Dan, Heather, Jeremiah, Tory, Emma, Tye, Claire, Levi, Josie, Jane and Ethan

Wednesday, April 3, 2013

Blood: Post-Easter Reflections

As an orthopedic surgeon, I am often chided by fellow colleagues from other “more refined” surgical specialties that I am a mere “blue collar surgeon,” with marginal intellect, who uses barbaric tools such hammers, nails and screws, to fix broken bones through large, bloody incisions.  More than once I have heard the quip about orthopedic surgeons being “strong as an ox and twice as smart” and I try to take it in stride, replying with my standard rebuttal about being glad that at least I don’t have to operate on the colon or some other "less-glamorous" body part.   I love the banter, and surmise the reason it exists is to help us lessen the stress in our high-stakes profession as missionary-surgeons at a busy mission hospital in rural Kenya.

 While I understand that most of what is said about orthopedic surgeons is solely in jest, it is true that our surgeries are significantly bloodier than the average general surgery case (such as a thyroidectomy where blood loss can be measured in a few cc’s).  It is not uncommon for a hip fracture case to have 500cc or more in blood loss.  Once, during cleanup of the operating room after a particularly extensive and bloody orthopedic case, a suction container filled with about a liter of blood slipped out of the hand of one of our team members, and hit the floor, spraying the wall and ceiling and covering our poor anesthetist in blood.  And more than once, I have finished a case only to find that blood has soaked through my surgical gown to stain my scrubs underneath, or that blood dripping from the operating room table has completely soaked the hems of my scrub pants (especially if I forget to wear my rubber boots).  And I wonder why Kenyans are staring at me, wide-eyed, as I walk obliviously through the courtyard of the hospital wearing bloody scrubs or why my wife refuses to give me a hug at the end of the day until I have taken a cleansing shower. 

For the average person, the sight (or even the thought – sorry!) of blood can be sickening.

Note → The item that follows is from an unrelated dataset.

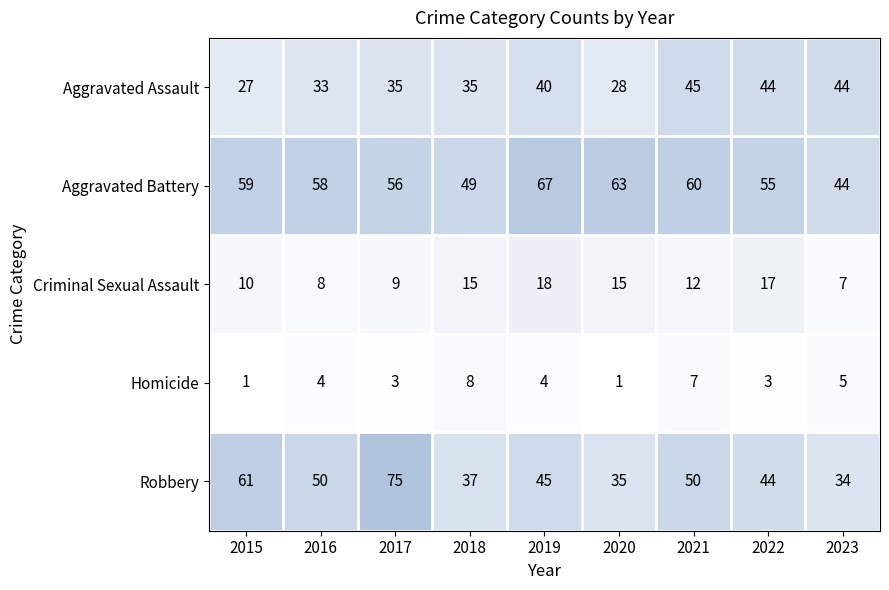

What is the approximate value of Criminal Sexual Assault at 2020, to the nearest 5?

15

But for those daily exposed to the sight, smell and feel of blood, the visceral reaction blood evokes can be lessened, until it becomes quite mundane and unremarkable.  Perhaps, like the desensitized surgeon, we as Christians have also lost our appreciation of the significance of blood.   We forget that our forgiveness was bought not with our “good deeds” but with the literal flow of blood from the hands and feet of God Himself (Hebrews 9:22: “Without the shedding of blood there is no forgiveness”).  And we forget that the price of our freedom from sin was literally paid with the currency of blood (Revelation 1:5: Jesus “freed us from our sin, by his blood”).   During this post-Easter season, let us encourage one another to ponder the incredible sacrifice that Christ paid for us on the cross, and pray that God re-sensitizes our hearts to the wonder of Christ’s blood that has set us free.

“Amazing Grace, how sweet the sound
Amazing Love, now flowing down
From hands and feet that were nailed to a tree
As Grace flows down and covers me”

1 comment:

The Drs. McLaughlin said...

From one bloody "O" specialty to another, I understand and laugh with your initial thoughts. Great comparison...thanks for the post.